I’m trying to imagine being 18 and listening to Ten for the first time like I did when I was 18 when it came out in 1991.  I can’t.  I can only imagine listening to Pink Floyd’s Dark Side Of The Moon, which I must have heard as an album for the first time somewhere around that time.  That album, which would also be 18 years old at that time, as Ten is today, didn’t feel like an epic to me yet but a bunch of well-worn songs that I was already well-familiar with, songs that had been saturated into culture by radio and TV.  I imagine that the songs of Ten may feel that way to many younger listeners today.  The album, as a whole, may lack the impact it had on us when it struck in August of 1991.  Time has embedded many of these songs into our collective soundtrack of the 90s.

When Pearl Jam appeared on the scene, like the other big names that came to represent grunge, they seemed so drastically different.  Listening to the album with fresh ears it’s a little harder to hear why this was so shocking.  Today, the music on Ten sounds like what it is – less showy hard rock.  The solos that many decried grunge for doing away with are still there in abundance, they’re just not as technical – they’re simply emotive.  The lyrics are still filled with the kind of thing everyone latches onto – angst, mainly, feeling lost in the world, etc.  Classic stuff.  Maybe it just seemed so different to us 18 year olds who had been listening to, and grown tired of, the Warrants of the music world  snickering about “Cherry Pie” for the past few years.  The stuff of Pearl Jam’s lyrics is the stuff of most of classic rock’s lyrics.

If anything, it was the sound that dated the album to a specific time, something made obvious after the band settled into a style with their next couple of albums which was so strikingly different than that of Ten‘s glossy sound.  The band was obviously dissatisfied, too, calling in producer Brendan O’Brien to remix several tracks for the rearviewmirror compilation, which seemed to point the way to disc two of this year’s Ten reissue, named Ten Redux and completely remixed by O’Brien.  And what we get here is a sort of middle-ground that changes the album as we knew it but isn’t really all that different, either.  Gone is the de rigueur late 80s/early 90s reverb that drenched the vocals and especially the drums, but obviously still present is the structure of the songs that makes it still feel related to the period – big guitar solos and big, soaring choruses that we never quite heard again in their catalog.  It was Pearl Jam filtered through the hard rock of the time then, and it still is now – there’s no remixing that can change that.  And that’s a good thing.
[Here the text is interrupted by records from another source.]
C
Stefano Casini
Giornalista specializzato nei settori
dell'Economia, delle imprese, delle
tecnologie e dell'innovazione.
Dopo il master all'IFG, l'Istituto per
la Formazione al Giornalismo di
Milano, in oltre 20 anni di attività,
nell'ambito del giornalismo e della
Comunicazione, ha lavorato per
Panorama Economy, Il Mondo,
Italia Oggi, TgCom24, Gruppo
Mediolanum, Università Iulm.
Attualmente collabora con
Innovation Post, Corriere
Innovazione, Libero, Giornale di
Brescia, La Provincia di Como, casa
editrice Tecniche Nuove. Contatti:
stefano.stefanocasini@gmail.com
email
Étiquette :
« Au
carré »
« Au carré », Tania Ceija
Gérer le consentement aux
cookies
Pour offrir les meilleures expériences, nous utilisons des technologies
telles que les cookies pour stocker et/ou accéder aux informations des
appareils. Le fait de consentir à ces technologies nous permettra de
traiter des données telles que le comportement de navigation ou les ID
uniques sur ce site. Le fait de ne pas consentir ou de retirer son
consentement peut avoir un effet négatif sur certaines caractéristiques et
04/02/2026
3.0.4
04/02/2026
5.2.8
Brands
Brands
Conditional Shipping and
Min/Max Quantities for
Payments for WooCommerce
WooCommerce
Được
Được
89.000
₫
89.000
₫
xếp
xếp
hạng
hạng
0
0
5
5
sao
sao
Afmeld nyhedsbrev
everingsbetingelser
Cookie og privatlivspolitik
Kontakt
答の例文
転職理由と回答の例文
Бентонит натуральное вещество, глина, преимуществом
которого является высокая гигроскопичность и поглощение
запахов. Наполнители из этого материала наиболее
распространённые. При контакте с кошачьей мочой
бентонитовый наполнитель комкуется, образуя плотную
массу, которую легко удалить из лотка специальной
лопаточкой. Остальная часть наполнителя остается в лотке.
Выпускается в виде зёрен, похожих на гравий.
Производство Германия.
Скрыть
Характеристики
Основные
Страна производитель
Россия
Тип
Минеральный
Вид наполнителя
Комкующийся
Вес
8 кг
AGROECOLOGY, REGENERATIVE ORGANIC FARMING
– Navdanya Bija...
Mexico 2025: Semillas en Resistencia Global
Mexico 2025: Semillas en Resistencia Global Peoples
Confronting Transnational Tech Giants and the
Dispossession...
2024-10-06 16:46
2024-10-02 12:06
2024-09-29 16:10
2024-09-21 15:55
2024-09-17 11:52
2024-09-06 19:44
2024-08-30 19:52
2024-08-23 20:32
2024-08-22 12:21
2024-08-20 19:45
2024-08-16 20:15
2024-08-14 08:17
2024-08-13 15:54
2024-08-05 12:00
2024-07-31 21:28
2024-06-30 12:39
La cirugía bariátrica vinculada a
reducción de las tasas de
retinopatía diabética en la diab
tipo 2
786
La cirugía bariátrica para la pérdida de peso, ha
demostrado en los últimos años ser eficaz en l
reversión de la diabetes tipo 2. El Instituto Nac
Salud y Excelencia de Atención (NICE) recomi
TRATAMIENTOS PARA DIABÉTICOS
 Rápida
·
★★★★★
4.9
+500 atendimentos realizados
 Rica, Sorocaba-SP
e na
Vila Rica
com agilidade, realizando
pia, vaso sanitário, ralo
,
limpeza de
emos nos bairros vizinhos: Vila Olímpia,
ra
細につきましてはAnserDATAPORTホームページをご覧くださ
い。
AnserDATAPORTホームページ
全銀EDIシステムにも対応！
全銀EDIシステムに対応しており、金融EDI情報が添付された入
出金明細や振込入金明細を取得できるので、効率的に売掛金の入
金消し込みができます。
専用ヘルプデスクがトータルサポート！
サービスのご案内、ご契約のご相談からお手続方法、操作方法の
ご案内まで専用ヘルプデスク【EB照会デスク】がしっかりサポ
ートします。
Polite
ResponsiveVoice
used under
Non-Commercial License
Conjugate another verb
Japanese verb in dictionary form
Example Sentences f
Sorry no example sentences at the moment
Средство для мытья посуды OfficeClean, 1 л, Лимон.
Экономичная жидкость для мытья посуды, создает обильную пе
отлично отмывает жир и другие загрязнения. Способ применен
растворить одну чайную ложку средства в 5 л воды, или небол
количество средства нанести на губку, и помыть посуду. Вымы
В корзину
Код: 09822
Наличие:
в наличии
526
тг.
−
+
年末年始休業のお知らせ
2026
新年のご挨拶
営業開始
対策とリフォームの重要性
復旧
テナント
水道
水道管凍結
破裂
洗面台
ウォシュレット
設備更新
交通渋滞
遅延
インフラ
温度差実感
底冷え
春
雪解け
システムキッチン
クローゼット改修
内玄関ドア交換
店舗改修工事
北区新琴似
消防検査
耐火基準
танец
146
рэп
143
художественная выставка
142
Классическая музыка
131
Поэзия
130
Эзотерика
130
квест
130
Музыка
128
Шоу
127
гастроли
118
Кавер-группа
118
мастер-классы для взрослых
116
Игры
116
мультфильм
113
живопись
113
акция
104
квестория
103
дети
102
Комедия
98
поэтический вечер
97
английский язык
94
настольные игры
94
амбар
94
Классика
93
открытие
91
For a celebration of this game-changing album, it seems strange that some of the pieces are missing.  In the deluxe, 3-disc edition, you get the original album remastered on the first disc, the remixed Ten Redux on disc 2 along with a handful of demos, and the famous MTV Unplugged session on DVD (at long last.)  But what is missing are some tracks to be found elsewhere, plus a couple just plain missing.   Sure, we get “Brother” in finished form, complete with vocals, and it’s great, but we only get demos of “Breath And A Scream” and “State Of Love And Trust” rather than the originals from the Singles soundtrack.  Where are “Footsteps,” “Wash,” “Dirty Frank,” and most notably, “Yellow Ledbetter”?  Oh, they’re on Lost Dogs.  They should be here, where they belong.  They can be on Lost Dogs, too, but Ten should be complete with all of the various b-sides that went along with it, such as the live versions of “Alive,” “Why Go,” and “Deep,” the “Oceans” remix, and their cover of the Beatles’ “I’ve Got A Feeling” – all now in catalog limbo, all of which would likely have fit on the two discs.

Instead we get a mixed selection of demos, from  “Breath And A Scream” and the great, rollicking power of “State Of Love And Trust,” which finds the band hollering their approval at the end (and I agree,) to complete wastes of time like the sloppy “2000 Mile Blues,” which has me asking, “Must every band play the blues at some point, no matter how ill-advised?”  You’ll never listen to this again, nor joke song “Evil Little Goat,” and neither add anything to the Ten story.

More interesting, if not a great song, is “Just A Girl,” which finds the band working on what would one day become “Even Flow.”  Ignoring the obviously different lyrics, it’s fascinating to hear how the band was influenced by the hard rock of the time and how it simply didn’t fit them – they had yet to slip into something that really suited them.  But elements of Seattle are all around the song – their origins in Mother Love Bone are clearly evident, but that foundation is giving way quickly.

What the Ten set today presents us with is a revised Ten that misses a great opportunity to wrap up everything that fans really wanted.  In the end, that’s what is going to be remembered about this.  The remix will go appreciated for stripping away some of the detrimental effects of the style of the time, but most fans will look back and wish the label had packed in all of the material they remembered and loved from the time – the songs on the singles that were just as important as the great album itself.  The album has set itself in stone and there is no budging it, there’s no denying that.  It’s unfortunate that it can’t be said that this is the absolute ultimate version of that album.